Open jacob-m-wilson-42 opened 1 year ago

jacob-m-wilson-42 commented 1 year ago

Hello everyone. The ReverseDiff documentation under "Limitations of ReverseDiff" lists the following

Nested differentiation of closures is dangerous. Differentiating closures is safe, and nested differentation is safe, but you might be vulnerable to a subtle bug if you try to do both. See this ForwardDiff issue for details. A fix is currently being planned for this problem.

But it appears as the listed ForwardDiff issue has been resolved. I ran this simple test

ReverseDiff.gradient(x -> x .+ ReverseDiff.gradient(y -> x + 2*y,[1]), [1]) # Result=1

Which results in the correct value of 1. It seems as though this issue has been fixed?

As a bit of background, I have been working hard to use a hessian in a Flux loss function (which requires me to take the gradient of this hessian wrt a NN model's weights), but Zygote has a large number of issues with nested differentiation at the moment (not docking them at all, its an amazing development).
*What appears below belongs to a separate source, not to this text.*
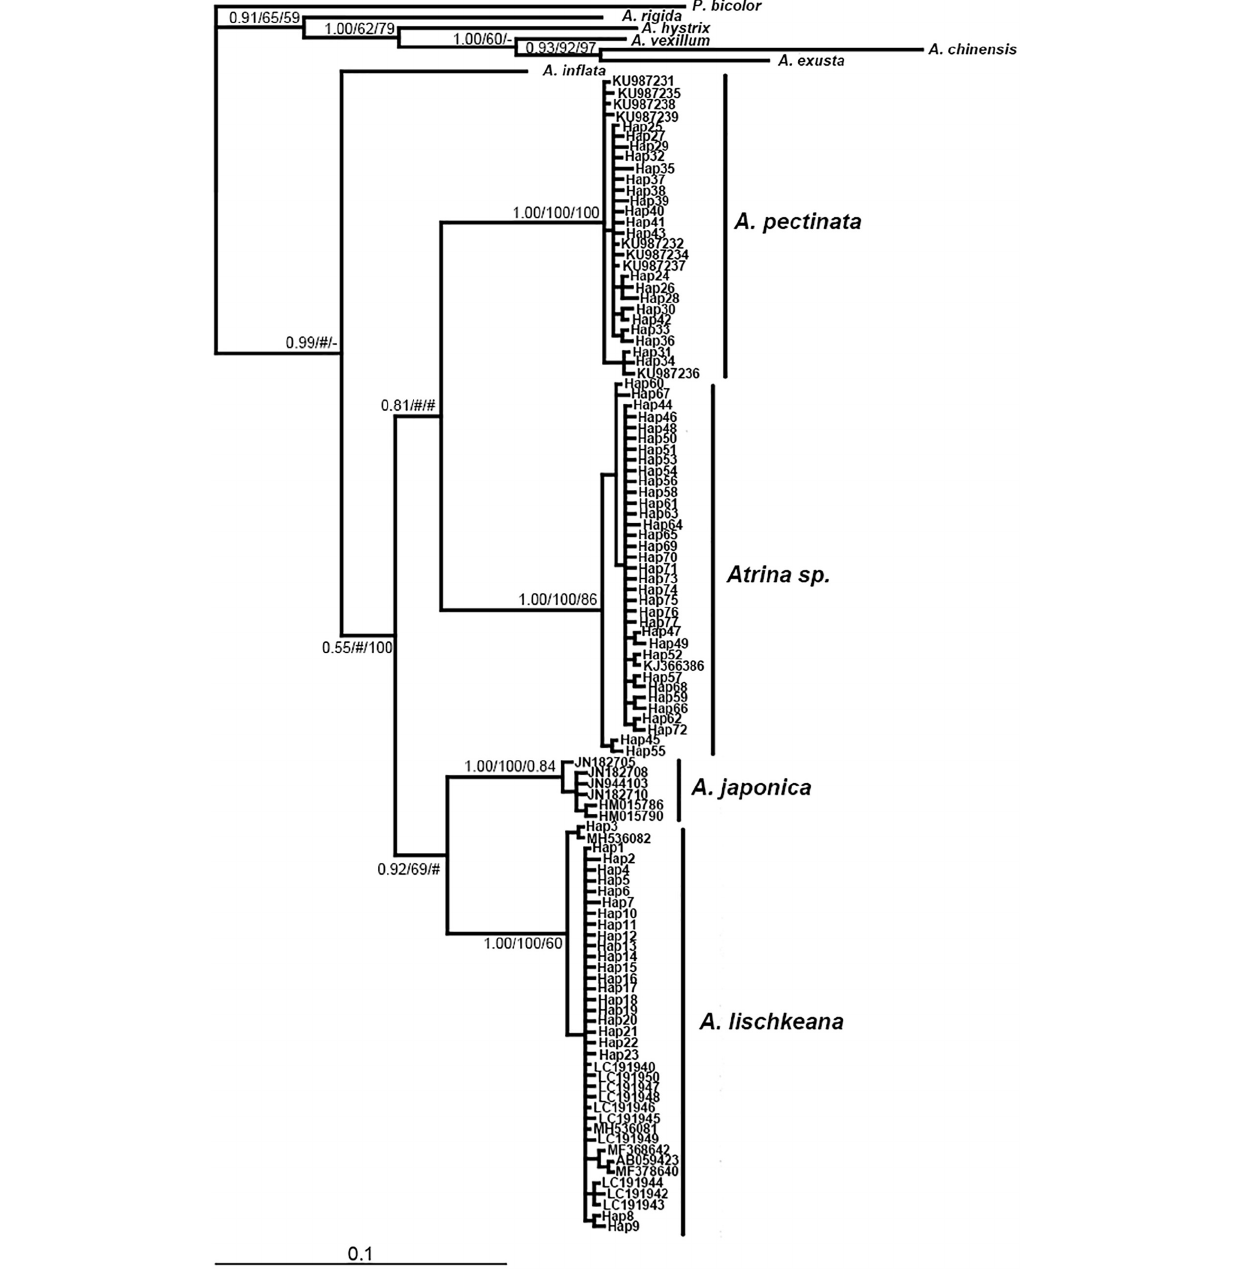
FIGURE 4 | Bayesian tree of mt COI showing the phylogenetic placement of the four species in the A. pectinata species complex. The numbers at the nodes represent the Bayesian inference posterior probabilities, neighbor-joining, and maximum likelihood probability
It appears as though I am able to use ReverseDiff to correctly take the gradient of the hessian wrt the weights using the Flux.destructure function

using Flux,ReverseDiff,ForwardDiff

model = Chain(Dense(4=>2,σ),Dense(2=>1,σ)) # construct the model
weights,reconstructor = Flux.destructure(model) # destructure the model so ReverseDiff can track the weights
x = rand(4) # make a random data point

# calculate the gradient of the first element of the hessian wrt the model's weights
ReverseDiff.gradient( temp -> ForwardDiff.hessian(temp2 -> reconstructor(temp)(temp2)[1],x)[1] , weights) 

I am able to use these gradients to train the model, and it appears to be working. I'm worried that the gradients may be only slightly incorrect, but close enough for the optimizer to still work. If someone could comment on the status of this issue, I would greatly appreciate it.

Thanks in advance!

arthur-bizzi commented 1 year ago

The issue is very much alive. For a minimum working example, take:

import ForwardDiff, ReverseDiff, AbstractDifferentiation as AD

n = 1
x0 = Array(rand(n))
M0 = rand(n,n)

function proto(x,M)
    M*x |> sum
end

fw = AD.ForwardDiffBackend()
rv = AD.ReverseDiffBackend()

#Grads with regards to x
grad_x_FW(x,M) = AD.gradient(fw, x -> proto(x,M),x) |> first |> first
grad_x_RV(x,M) = AD.gradient(rv, x -> proto(x,M),x) |> first |> first

AD.gradient(fw, m -> grad_x_FW(x0,m),M0) #Forward-over-forward, correct
AD.gradient(rv, m -> grad_x_FW(x0,m),M0) #Reverse-over-Forward, ERROR
AD.gradient(fw, m -> grad_x_RV(x0,m),M0) #Forward-over-reverse, ERROR 
AD.gradient(rv, m -> grad_x_RV(x0,m),M0) #Reverse-over-reverse, wrong

I would advise against using ReverseDiff for this kind of stuff. I have found myself in exactly the same situation as you, and I'm completely clueless as to why it seems to work with destructured Flux models. Doing some experimentation with ForwardDiff (which can actually do this safely) I've found that the gradients from ReverseDiff are slightly off. This is probably due to infinitesimals propagating improperly.